Likewise, non-family board members are not keen on stepping in as tutors for the basics of business management. In preparation for generational change, it is fundamentally unavoidable to question the working mode of the board and the necessary competencies of its members and to realign them with future requirements. Taking the opportunity to consciously cut old ties is usually not the worst idea here. The flip side of the coin, where family members are only sidelined as token representatives and familial “fig leaves” by external, professional board members,  should also not become a permanent state. Rather, the question arises of the specific performance contributions to be expected from internal and external board members.

Drive strategic conversations

The handling of the COVID-19 crisis has forged many boards into a tight-knit group. Crisis work on the board was often characterised by very operational problem-solving. As difficult as it may be in the face of the current multiple-crises-environment of the post-COVID era, boards must again focus more on their “altitude,” meaning gaining altitude to broaden the field of vision ahead towards the long-term future.

This requires that balance sheets, reports, and other rear-view mirror control functions are being completed more efficiently at the same quality level as before; otherwise, the time burden on board members will explode. Different meeting-preparation and different procedural arrangements are inevitable to answer more strategic questions about the long-term viability of the family business. However, with the frequently home-grown infrastructure for the board and the resulting patchwork of digital collaboration systems in operating practice, this has little chance of success.

Develop diversity

“Birds of a feather flock together” describes the practice of boards in family offices in many cases quite accurately, starting with gender distribution, not least regarding the professional expertise of the members. Perhaps the search for urgently needed heads on the board for future topics such as AI, sustainability, and regulation takes so long.

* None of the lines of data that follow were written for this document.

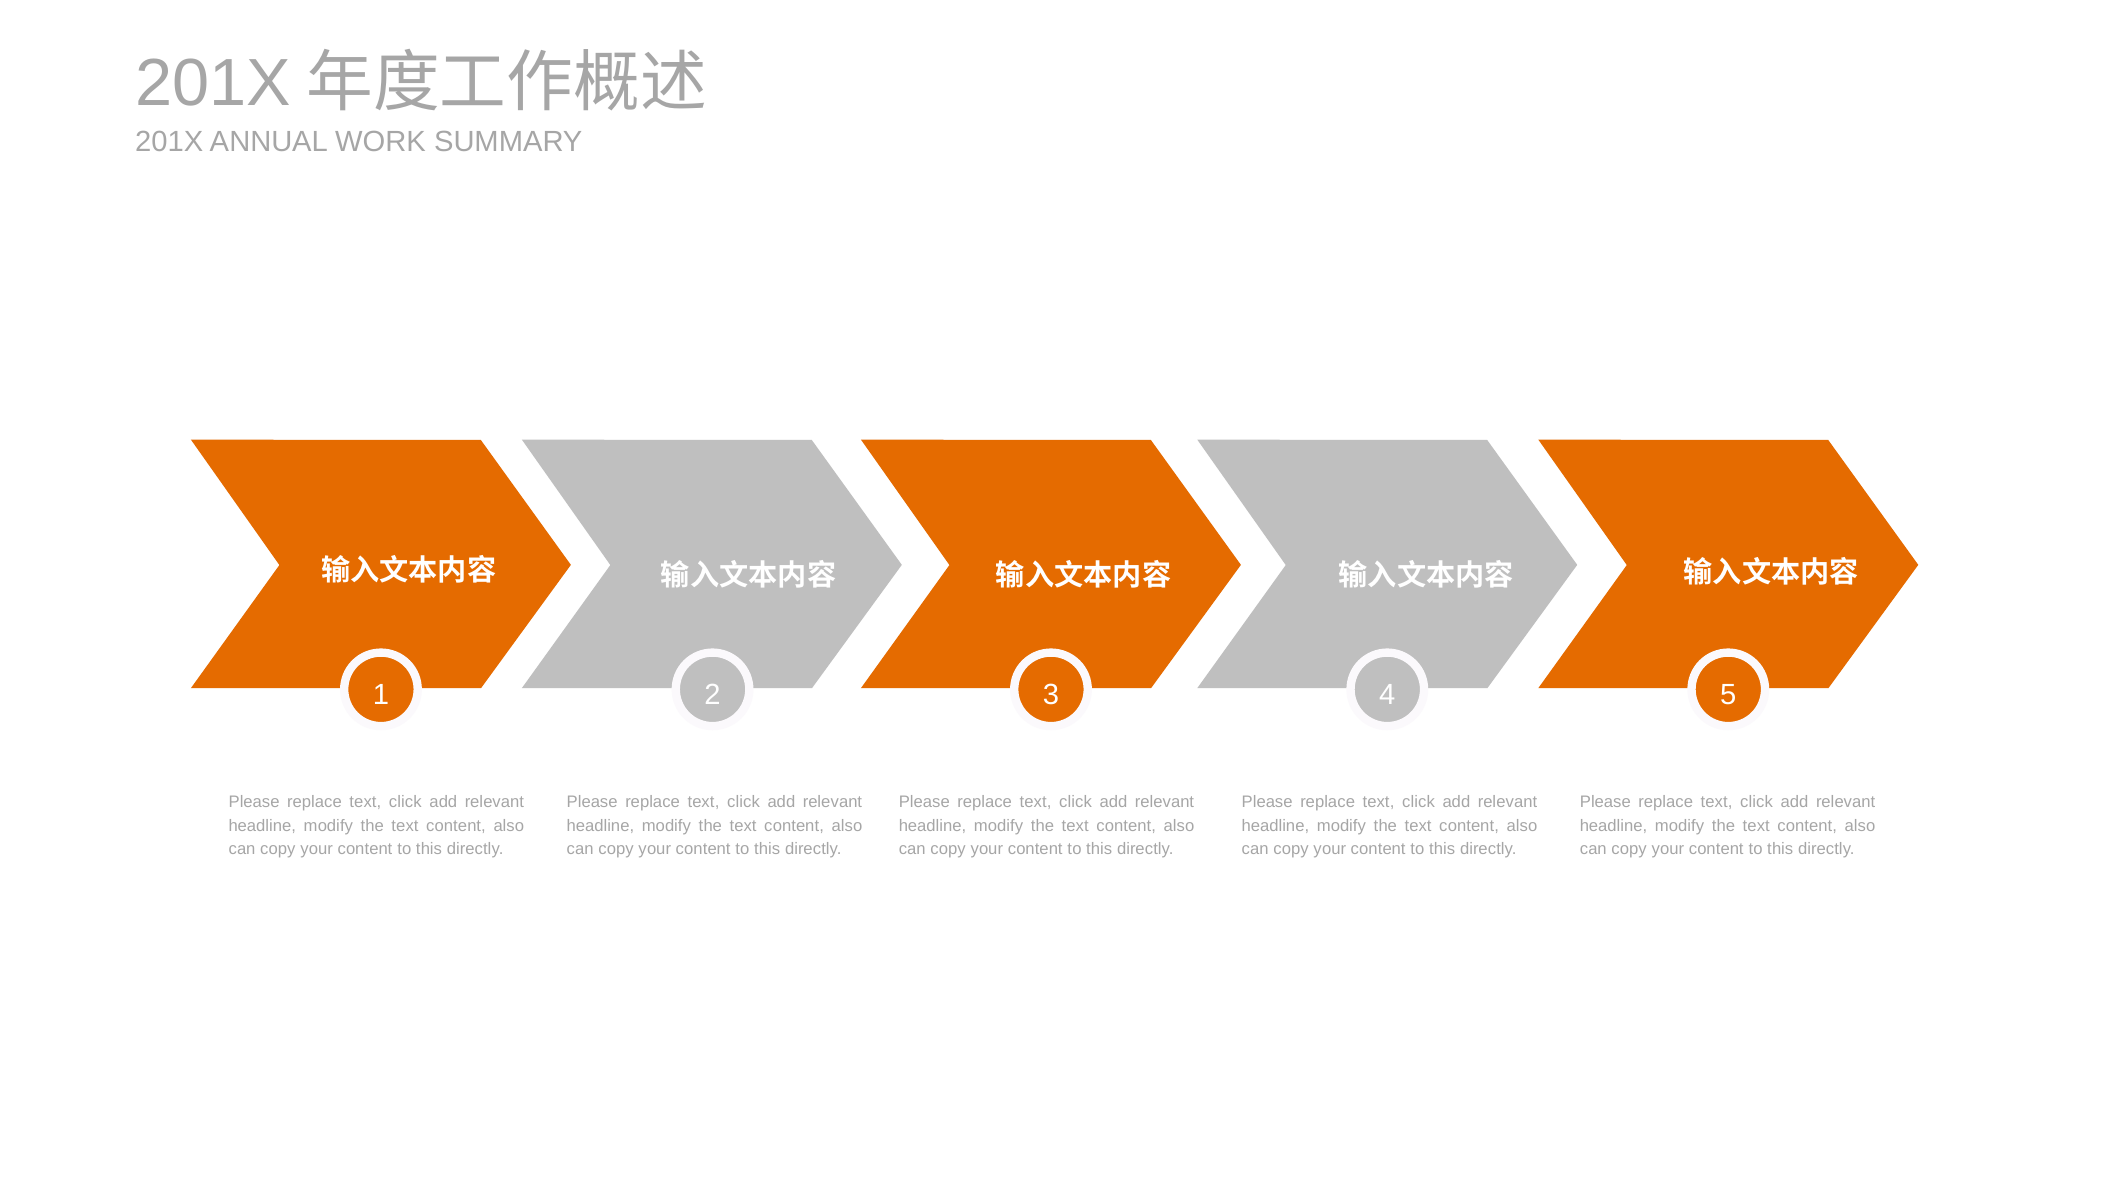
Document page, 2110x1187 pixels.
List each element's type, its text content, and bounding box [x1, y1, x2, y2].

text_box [190, 439, 521, 689]
text_box Please replace text, click add relevant headline, modify the text content, also can copy your content to this directly. [228, 786, 525, 859]
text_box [1014, 652, 1088, 727]
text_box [1538, 439, 1919, 689]
text_box Please replace text, click add relevant headline, modify the text content, also can copy your content to this directly. [898, 786, 1195, 859]
text_box Please replace text, click add relevant headline, modify the text content, also can copy your content to this directly. [1579, 786, 1876, 859]
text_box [521, 439, 860, 689]
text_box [1350, 652, 1425, 727]
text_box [675, 652, 750, 727]
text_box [1691, 652, 1766, 727]
text_box 201X ANNUAL WORK SUMMARY [135, 122, 596, 158]
text_box Please replace text, click add relevant headline, modify the text content, also can copy your content to this directly. [566, 786, 863, 859]
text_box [1197, 439, 1538, 689]
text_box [344, 652, 418, 727]
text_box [860, 439, 1197, 689]
text_box Please replace text, click add relevant headline, modify the text content, also can copy your content to this directly. [1241, 786, 1538, 859]
text_box 201X年度工作概述 [135, 38, 783, 119]
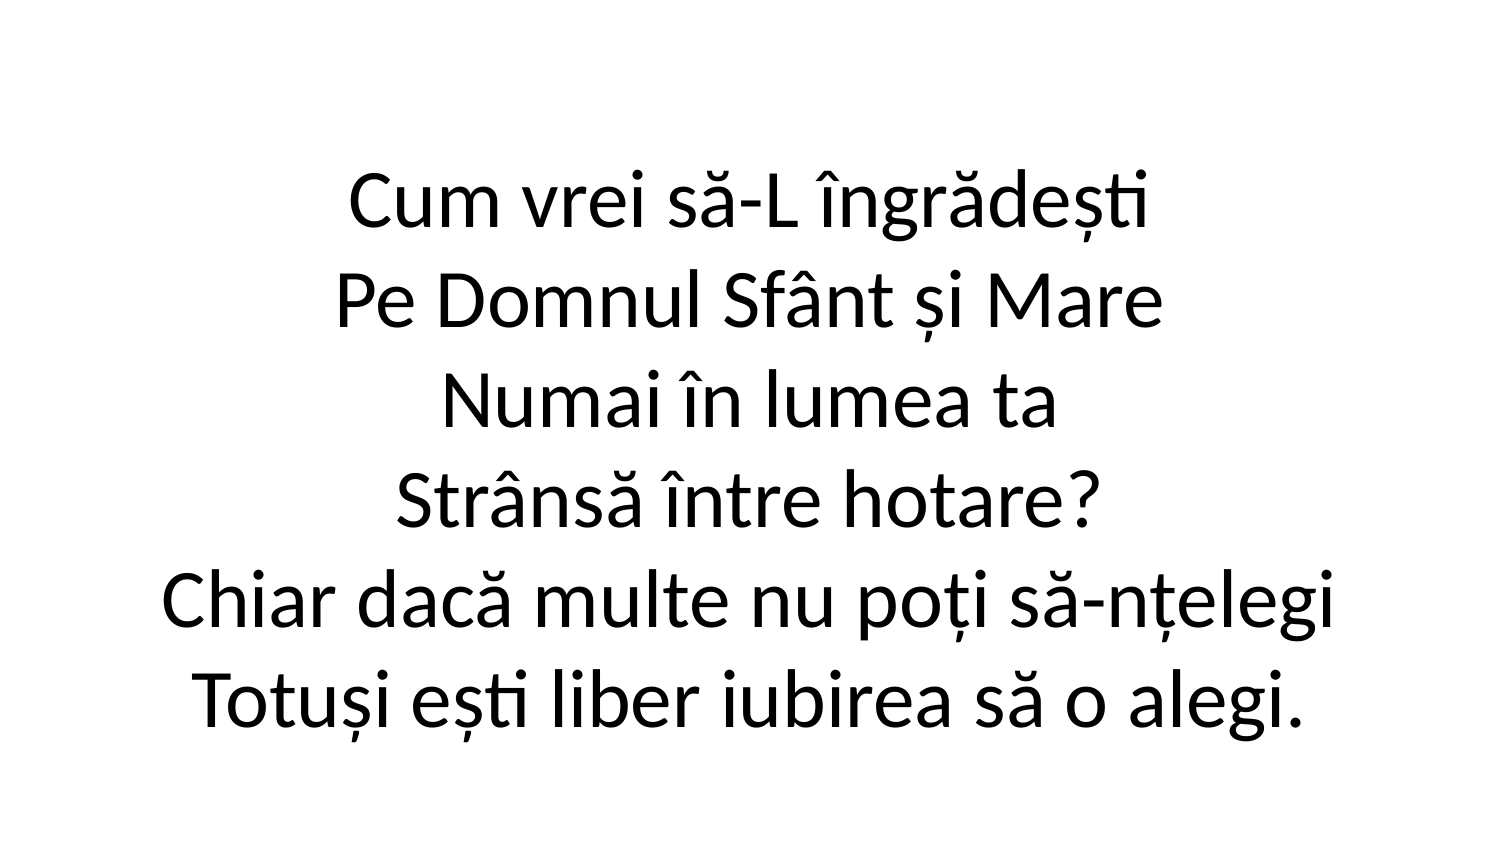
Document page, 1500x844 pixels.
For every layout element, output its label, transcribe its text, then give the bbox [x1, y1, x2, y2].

text_box Cum vrei să-L îngrădești Pe Domnul Sfânt și Mare Numai în lumea ta Strânsă între hotare? Chiar dacă multe nu poți să-nțelegi Totuși ești liber iubirea să o alegi. [146, 92, 1353, 752]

A successful appointment would massively disrupt the practised predominance of classic business administration competencies in the board and call into question certainties. Competent family principals, therefore have to address the question of how many “blind spots” they can afford, want, and are allowed to have, especially in the areas that reinvent the world.

Assess performance

Systematic evaluation of board work is a prerequisite for any professional board work. Otherwise, on what basis does the shareholder committee annually decide on the overall discharge of the board or contract extensions for individual members? A reliable assessment of board work requires more than a mere self-assessment based on decades of practical experience. Still, it considers systematic feedback from both owners and members of the top management team. Those who subject board candidates to an assessment process in the selection process must proceed just as systematically and stringently in quality assurance in the current composition of the board.

To sum it up

Continuous improvement of board effectiveness as a practice starts in the owner room. Set a revolving annual date and define long-term goals, next year’s objectives, a concise action plan and a robust set of indicators for each of the seven elements.  Once this development map is set, have an in-depth discussion with family members to create a shared understanding and a strong commitment. Thereafter, present the result to the board. To make it work in practice, it is essential to incorporate the respective measures in the compensation system of both the board members and the executive team.